> _Texte fourni_:
· · ·

Infos complémentaires reçues via les commentaires :

  • réédition prochaine du livre de Jacqueline Morel par Quiltmania
  • groupe public Facebook initié par Les Bricolos du Lundi consacré à la collection des ouvrages inspirés par Jacqueline Morel. Une belle initiative à soutenir !

Héritage « à la Française »

Il y a peu de temps encore, les tissus étaient trop rares pour qu’on imagine les gaspiller. On connait assez la mythique histoire des pionniers américains cousant à partir de leurs vêtements des quilts que nous admirons tant… On sait aussi que la tradition venait de pays européens et que le concept du « bloc » s’est réellement développé au XIXe siècle en Amérique du Nord.

En France cependant, la tradition était beaucoup plus d’utiliser une grande pièce de tissu partiellement abîmée (comme un drap de lin) pour tailler dedans un patron plus petit (comme une chemise), puis un jour celui-ci usé servira de torchon, qui servira ensuite de charpie… On pratiquait aussi essentiellement l’art du racommodage. Il suffit de voir le nombre de mots plus ou moins équivalents dans notre belle langue : raccommodage, rafistolage, rapiéçage, ravaudage, reprisage, rapetassage avec les verbes qui vont avec ! Nous ne les utilisons presque plus : qui donc raccommode encore les chaussettes avec (ou sans !) un oeuf à repriser ? Il y avait le reprisage avec un fil, de préférence à plusieurs brins non torsadés, avec lequel on reproduisait la chaine et la trame du tissu troué. Le rapiéçage était un appliqué, un morceau cachant le trou ou renforçant une partie usée. Allez voir le cahier de couture d’Anne-Marie, vous aurez de beaux exemples ! Et même, on peut en faire de petites oeuvres artistiques comme  ici.

· · ·

> _Extrait de données_:
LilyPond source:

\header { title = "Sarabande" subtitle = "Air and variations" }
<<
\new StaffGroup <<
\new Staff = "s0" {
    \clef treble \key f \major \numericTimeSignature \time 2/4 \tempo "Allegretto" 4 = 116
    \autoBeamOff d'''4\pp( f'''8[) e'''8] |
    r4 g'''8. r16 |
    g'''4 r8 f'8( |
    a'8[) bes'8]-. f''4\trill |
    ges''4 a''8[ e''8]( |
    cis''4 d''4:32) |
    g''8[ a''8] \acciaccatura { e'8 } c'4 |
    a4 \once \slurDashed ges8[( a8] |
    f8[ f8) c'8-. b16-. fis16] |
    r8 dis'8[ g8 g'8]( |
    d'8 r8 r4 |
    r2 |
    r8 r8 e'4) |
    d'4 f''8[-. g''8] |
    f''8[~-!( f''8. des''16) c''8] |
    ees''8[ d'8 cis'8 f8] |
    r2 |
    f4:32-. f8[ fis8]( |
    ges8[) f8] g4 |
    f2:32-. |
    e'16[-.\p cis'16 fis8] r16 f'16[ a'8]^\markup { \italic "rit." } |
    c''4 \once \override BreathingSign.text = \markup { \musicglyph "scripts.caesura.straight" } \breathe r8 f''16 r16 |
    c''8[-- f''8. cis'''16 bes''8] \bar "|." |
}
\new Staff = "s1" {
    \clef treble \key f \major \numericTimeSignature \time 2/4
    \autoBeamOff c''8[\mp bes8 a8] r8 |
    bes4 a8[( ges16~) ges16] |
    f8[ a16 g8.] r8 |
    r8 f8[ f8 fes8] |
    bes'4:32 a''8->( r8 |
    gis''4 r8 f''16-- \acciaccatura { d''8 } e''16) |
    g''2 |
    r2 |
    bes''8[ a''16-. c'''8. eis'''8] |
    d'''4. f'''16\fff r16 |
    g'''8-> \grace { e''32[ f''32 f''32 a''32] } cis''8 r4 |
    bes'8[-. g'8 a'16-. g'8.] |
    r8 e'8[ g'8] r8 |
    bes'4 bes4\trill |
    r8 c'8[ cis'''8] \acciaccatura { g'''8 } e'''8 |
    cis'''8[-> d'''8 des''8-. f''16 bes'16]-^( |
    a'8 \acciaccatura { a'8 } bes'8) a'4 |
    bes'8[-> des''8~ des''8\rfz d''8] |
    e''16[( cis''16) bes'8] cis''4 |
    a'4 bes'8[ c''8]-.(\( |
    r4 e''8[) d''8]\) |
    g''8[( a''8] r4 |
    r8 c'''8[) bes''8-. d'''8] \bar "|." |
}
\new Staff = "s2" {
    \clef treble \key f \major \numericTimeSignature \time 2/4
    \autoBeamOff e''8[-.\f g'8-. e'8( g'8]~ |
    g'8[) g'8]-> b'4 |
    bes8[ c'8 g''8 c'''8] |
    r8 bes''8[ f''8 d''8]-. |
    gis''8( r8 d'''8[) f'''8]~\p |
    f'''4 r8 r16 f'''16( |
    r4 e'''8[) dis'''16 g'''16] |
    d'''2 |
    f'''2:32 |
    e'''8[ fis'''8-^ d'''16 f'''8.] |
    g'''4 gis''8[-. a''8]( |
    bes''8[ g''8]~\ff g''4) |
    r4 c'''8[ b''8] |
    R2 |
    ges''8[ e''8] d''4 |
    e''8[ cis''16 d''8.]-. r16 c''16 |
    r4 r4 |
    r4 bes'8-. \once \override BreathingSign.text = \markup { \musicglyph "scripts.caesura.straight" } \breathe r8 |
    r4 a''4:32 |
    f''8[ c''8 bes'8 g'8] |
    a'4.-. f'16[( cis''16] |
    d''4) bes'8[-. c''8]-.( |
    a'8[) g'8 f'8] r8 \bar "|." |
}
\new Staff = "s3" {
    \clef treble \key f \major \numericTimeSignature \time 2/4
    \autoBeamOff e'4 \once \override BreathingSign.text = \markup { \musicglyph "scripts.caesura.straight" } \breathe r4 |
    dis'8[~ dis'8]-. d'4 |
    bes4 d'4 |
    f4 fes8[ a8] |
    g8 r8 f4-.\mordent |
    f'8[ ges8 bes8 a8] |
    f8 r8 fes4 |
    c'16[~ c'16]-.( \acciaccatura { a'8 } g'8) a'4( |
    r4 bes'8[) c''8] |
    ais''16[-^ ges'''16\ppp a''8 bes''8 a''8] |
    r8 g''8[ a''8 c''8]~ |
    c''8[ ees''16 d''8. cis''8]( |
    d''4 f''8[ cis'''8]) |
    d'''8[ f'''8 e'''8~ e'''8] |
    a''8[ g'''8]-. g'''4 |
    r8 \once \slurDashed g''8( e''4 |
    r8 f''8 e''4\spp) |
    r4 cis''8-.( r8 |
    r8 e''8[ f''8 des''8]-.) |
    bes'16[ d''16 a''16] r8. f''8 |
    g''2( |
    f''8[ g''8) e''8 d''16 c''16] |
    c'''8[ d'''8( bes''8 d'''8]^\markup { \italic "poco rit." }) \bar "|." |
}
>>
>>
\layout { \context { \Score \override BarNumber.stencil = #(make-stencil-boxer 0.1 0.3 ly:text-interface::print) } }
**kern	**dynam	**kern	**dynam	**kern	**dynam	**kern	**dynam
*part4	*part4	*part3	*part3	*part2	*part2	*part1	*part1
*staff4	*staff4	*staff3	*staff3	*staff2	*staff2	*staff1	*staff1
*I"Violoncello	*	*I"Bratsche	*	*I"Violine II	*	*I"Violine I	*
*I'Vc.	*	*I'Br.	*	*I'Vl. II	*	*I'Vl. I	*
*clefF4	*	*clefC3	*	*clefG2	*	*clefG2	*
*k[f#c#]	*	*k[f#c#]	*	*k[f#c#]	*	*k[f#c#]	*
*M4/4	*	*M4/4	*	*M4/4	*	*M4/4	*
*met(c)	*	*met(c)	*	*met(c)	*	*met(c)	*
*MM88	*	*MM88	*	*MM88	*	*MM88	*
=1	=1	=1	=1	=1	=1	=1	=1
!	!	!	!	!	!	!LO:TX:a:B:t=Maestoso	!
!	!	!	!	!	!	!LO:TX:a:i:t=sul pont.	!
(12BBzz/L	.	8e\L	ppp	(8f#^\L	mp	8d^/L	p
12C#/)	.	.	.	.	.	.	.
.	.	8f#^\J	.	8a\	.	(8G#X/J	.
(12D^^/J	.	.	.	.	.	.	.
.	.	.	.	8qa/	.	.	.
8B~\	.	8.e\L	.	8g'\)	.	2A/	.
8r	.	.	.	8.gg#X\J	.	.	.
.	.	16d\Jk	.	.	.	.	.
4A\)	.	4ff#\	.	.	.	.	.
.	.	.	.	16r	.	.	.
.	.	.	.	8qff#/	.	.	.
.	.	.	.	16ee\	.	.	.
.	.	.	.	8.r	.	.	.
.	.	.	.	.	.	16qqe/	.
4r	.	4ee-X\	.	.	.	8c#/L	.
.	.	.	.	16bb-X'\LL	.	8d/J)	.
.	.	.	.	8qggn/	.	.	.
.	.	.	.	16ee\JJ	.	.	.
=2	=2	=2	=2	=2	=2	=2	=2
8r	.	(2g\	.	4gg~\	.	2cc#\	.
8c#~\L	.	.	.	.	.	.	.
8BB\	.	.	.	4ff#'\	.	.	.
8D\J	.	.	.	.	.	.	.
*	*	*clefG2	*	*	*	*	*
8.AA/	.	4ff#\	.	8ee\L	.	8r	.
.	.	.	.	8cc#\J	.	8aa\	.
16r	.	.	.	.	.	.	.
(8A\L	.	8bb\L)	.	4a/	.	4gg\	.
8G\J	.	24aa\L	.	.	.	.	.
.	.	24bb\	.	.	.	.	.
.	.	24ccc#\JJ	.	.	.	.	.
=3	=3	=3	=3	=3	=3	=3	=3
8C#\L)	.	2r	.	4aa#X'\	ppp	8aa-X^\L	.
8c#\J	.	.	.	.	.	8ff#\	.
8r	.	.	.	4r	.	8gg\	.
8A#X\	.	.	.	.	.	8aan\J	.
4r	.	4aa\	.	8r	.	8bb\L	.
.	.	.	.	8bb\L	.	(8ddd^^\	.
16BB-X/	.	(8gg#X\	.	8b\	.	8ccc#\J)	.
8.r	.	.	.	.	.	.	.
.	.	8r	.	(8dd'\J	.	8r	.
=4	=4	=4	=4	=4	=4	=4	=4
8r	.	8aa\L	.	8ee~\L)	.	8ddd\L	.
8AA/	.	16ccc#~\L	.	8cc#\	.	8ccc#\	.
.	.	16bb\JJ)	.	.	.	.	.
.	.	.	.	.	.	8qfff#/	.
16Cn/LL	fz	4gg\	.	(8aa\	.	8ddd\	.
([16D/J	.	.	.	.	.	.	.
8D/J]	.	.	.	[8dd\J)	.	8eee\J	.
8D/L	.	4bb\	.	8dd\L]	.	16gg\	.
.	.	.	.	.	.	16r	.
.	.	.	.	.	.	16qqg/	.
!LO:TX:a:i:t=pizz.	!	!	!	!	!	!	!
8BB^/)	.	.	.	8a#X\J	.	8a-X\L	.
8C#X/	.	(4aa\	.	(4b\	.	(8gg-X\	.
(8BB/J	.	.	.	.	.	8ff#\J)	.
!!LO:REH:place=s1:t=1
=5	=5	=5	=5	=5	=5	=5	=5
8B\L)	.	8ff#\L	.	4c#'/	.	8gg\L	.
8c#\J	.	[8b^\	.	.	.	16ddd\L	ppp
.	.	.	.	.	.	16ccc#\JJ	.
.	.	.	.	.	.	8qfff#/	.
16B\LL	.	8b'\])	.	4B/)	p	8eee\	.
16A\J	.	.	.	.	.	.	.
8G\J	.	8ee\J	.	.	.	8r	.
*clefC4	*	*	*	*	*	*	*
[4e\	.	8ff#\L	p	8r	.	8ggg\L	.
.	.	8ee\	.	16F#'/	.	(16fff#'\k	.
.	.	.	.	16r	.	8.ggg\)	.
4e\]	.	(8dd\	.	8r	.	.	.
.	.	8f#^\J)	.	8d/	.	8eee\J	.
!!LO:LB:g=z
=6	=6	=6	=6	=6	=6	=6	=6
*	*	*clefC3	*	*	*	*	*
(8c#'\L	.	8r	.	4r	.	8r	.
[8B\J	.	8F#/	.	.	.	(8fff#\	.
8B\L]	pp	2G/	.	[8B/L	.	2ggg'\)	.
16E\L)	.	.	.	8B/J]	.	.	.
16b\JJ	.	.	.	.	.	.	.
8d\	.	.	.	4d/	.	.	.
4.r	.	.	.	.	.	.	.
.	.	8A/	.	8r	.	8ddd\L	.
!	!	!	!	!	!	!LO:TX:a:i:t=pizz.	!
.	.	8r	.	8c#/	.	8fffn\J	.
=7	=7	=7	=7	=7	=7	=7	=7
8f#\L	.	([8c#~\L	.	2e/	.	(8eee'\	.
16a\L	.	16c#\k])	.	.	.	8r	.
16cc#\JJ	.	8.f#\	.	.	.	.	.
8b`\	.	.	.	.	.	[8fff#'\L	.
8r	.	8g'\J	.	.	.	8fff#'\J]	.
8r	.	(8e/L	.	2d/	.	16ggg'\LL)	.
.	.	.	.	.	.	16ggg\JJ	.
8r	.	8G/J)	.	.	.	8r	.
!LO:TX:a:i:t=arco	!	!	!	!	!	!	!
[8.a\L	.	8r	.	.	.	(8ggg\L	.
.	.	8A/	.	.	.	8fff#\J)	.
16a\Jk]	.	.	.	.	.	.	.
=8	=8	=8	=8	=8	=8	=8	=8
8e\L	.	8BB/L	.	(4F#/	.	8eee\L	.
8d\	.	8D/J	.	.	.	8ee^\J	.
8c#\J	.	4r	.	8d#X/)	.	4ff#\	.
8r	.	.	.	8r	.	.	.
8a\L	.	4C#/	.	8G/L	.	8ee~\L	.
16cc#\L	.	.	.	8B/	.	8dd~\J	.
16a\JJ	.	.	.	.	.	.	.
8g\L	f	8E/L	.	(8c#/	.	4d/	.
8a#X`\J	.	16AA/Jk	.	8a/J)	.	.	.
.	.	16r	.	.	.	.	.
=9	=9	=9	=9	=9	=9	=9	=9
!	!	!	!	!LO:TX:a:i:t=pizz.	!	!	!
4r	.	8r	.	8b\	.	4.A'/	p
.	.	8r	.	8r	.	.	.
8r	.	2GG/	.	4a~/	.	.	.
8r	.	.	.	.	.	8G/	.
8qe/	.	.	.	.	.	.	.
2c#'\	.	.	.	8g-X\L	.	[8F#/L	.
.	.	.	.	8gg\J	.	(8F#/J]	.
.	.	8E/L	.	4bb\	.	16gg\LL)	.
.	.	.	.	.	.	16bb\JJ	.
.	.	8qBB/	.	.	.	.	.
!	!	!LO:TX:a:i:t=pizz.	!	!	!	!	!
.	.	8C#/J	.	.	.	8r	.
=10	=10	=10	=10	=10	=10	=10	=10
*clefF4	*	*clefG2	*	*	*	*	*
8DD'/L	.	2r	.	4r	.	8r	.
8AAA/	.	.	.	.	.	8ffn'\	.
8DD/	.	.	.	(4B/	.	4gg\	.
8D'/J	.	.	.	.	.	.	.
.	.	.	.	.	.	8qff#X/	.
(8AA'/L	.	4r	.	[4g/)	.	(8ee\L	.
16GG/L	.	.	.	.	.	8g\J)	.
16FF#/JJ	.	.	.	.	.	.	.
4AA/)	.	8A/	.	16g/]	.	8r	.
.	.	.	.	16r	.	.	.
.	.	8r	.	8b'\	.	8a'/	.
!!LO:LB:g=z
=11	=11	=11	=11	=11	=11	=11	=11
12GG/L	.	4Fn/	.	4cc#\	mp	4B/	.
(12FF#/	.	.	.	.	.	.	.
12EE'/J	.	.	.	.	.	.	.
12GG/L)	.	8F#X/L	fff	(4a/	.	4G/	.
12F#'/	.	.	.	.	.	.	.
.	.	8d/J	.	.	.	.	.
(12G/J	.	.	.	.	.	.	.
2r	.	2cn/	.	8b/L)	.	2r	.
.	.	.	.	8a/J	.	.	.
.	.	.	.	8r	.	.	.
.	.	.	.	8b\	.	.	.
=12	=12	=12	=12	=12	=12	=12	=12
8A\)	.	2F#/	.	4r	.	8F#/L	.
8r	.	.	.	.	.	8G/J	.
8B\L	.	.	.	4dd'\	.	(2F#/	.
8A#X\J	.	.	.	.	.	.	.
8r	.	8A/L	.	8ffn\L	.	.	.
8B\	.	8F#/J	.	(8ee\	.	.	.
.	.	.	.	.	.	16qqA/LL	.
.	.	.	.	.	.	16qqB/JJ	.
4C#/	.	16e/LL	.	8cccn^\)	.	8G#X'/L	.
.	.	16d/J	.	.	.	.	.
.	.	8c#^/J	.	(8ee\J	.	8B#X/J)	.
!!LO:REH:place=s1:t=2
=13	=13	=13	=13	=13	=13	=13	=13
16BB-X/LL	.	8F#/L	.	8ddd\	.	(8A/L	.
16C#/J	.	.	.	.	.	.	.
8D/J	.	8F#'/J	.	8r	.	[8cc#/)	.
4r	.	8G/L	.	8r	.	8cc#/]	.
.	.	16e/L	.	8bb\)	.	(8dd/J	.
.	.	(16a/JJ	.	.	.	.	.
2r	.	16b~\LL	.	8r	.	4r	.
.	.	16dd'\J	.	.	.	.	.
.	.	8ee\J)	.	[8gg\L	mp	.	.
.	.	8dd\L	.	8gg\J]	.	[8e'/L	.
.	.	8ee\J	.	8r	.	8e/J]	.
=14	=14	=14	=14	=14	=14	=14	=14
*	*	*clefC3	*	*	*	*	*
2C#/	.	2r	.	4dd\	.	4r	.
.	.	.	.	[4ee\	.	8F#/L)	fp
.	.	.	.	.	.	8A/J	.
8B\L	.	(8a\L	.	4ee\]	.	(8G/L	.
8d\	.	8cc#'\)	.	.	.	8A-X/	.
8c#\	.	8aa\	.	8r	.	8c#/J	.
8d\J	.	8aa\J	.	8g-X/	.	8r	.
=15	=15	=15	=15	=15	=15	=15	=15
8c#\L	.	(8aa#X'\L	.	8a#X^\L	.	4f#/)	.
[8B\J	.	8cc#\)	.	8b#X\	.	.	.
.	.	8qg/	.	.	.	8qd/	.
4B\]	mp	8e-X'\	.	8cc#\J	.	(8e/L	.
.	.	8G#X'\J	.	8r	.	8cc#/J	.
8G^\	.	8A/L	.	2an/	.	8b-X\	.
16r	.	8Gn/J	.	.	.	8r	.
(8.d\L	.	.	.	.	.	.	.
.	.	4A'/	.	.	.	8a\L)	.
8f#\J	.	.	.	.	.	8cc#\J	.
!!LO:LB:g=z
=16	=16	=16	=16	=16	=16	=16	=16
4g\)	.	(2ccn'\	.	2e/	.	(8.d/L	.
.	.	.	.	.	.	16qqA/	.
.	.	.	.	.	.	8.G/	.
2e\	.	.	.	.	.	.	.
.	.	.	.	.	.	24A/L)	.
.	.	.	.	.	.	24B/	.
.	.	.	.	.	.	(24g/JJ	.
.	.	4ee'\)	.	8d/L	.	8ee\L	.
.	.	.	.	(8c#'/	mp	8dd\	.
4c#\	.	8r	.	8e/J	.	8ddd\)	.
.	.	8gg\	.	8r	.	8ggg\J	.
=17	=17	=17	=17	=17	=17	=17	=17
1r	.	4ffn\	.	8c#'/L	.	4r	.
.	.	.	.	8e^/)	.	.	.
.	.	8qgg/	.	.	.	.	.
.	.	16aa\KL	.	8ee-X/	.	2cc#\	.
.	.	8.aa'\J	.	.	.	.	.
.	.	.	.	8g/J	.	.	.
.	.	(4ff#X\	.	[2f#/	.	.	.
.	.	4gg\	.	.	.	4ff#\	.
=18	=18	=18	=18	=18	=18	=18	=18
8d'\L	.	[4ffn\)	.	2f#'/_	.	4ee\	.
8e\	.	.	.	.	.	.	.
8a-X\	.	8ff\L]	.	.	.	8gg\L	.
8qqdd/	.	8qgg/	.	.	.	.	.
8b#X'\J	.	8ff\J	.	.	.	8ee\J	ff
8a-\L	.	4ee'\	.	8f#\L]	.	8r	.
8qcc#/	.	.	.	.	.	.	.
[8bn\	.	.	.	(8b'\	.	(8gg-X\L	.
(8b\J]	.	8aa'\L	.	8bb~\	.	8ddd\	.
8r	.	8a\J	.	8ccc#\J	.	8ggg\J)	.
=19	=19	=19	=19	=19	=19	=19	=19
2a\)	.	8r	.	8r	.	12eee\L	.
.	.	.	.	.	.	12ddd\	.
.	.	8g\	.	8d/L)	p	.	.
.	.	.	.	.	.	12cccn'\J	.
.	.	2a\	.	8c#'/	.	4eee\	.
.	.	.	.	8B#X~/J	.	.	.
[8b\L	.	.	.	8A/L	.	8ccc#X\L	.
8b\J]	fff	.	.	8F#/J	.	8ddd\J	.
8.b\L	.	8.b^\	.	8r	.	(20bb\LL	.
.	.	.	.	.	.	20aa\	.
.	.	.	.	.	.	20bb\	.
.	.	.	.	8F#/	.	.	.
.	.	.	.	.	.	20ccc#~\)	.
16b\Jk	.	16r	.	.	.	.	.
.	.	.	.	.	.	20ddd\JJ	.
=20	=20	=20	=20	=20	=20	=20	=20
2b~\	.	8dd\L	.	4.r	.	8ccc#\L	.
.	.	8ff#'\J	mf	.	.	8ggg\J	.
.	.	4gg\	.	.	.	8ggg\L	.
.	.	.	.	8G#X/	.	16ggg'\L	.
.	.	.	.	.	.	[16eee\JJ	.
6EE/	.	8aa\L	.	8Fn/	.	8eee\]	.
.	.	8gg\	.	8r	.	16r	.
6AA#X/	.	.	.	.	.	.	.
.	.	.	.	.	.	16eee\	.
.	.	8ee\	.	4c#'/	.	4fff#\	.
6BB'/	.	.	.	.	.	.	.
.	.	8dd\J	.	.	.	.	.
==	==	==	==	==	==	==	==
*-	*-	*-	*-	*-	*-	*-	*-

· · ·

Citez le texte sur l'héritage textile en reprenant tout ce qui va de « Infos complémentaires reçues » jusqu'à « à soutenir ! ».

> _Corrigé_:
Infos complémentaires reçues via les commentaires :

  • réédition prochaine du livre de Jacqueline Morel par Quiltmania
  • groupe public Facebook initié par Les Bricolos du Lundi consacré à la collection des ouvrages inspirés par Jacqueline Morel. Une belle initiative à soutenir !